Burgstall Waldeck (Diersbach) (Oberösterreich)
Burgstall Waldeck (Diersbach)

Der Burgstall Waldeck ist eine abgegangene Höhenburg auf 337 m ü. A. in der Gemeinde Diersbach im Bezirk Schärding von Oberösterreich. Die Erdsubstruktion der ehemaligen Burg Waldeck liegt oberhalb des Schnelzenbachs, nächst dem Bauernhof Wallecker, im Ortsteil Großwaging von Diersbach.

Planskizze der ehemaligen Burg Waldeck von Johann Ev. Lamprecht (1880)

Geschichte

Der Stammvater der Waldecker Walchun wird urkundlich zuerst 1120 erwähnt, er stammt vermutlich aus Waldeck bei Schliersee. 1133 wird ein Walchun de Waldekke genannt. Die Gebrüder Waldeck schlossen am 18. August 1272 aufgrund eines Schiedsspruches von Pilgrim von Tannberg Frieden. 1280 wird ein Ortlof von Waldeck erwähnt, der einen Hof übergeben hat. 1321 und 1323 wird ein Hadmar von Waldeck († 1337) erwähnt, da er dem Kloster Engelszell vier Höfe stiftete. Ein Meingot dictus de Waldecke starb 1324 und wurde im Dom zu Passau begraben. Mit Hadmars Sohn Ortlof V. starben die Waldecker aus.

Burg Waldeck heute

Die aus dem natürlichen Gelände herausgeschnittene Hausberganlage, lokal als „G’schloß in der Schnölzen“ bezeichnet, war der Sitz der Herren von Waldeck. Das kegelstumpfförmige Kernwerk besitzt ein im Grundriss ovales Plateau und ist an der Nordseite durch Wälle und Gräben vom Hinterland abgeriegelt. Daneben liegt ein mit dem Befestigungssystem des Hausberges verbundener, doppelt befestigter Wirtschaftshof von rechteckigem Grundriss, in dessen Zentrum sich der Standort eines rechteckigen Baues abzeichnet.

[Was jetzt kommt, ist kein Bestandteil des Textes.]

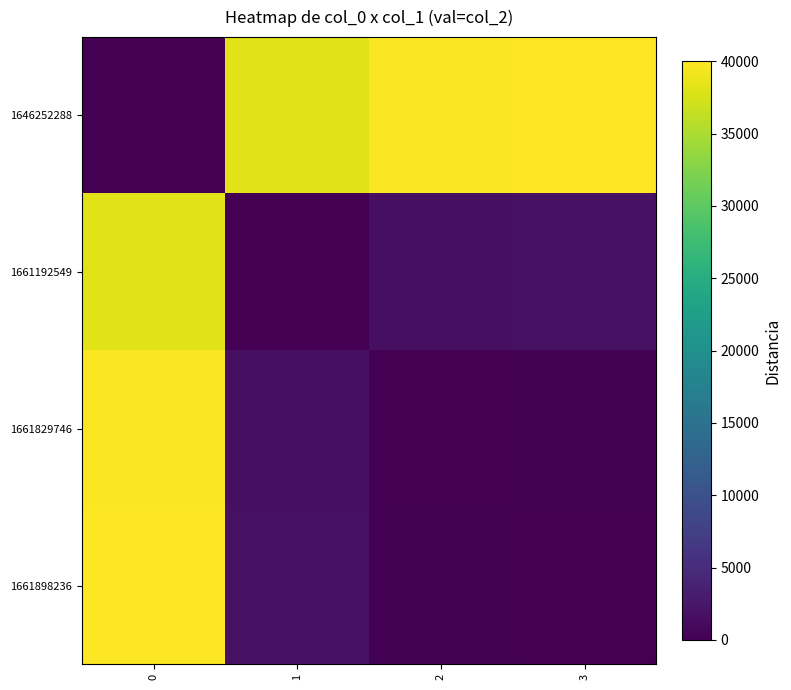

At 3, list the series in order from smallest to largest.

1661898236, 1661829746, 1661192549, 1646252288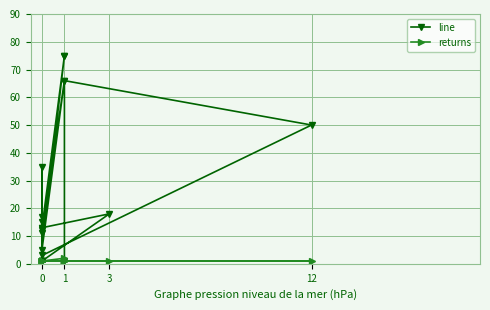

Where is the first local maximum for returns?

1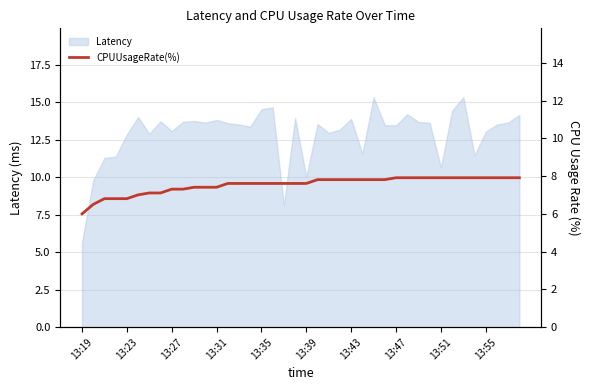

What is the minimum value for Latency?

5.7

Rezente Beeinträchtigungen durch Bringungswege sind festzustellen. Dabei wurden Kulturschichten mit mittelalterlicher Keramik weggeführt und somit zerstört.

Literatur

  • Oskar Hille: Burgen und Schlösser in Oberösterreich einst und jetzt. Verlag Ferdinand Berger & Söhne, Horn 1975, ISBN 3-85028-023-3.
  • Christian K. Steingruber: Eine kritische Betrachtung des Historisch-Topographischen Handbuches der Wehranlagen und Herrensitze Oberösterreichs. Ober-Österreichisches Landesarchiv, Linz 2013.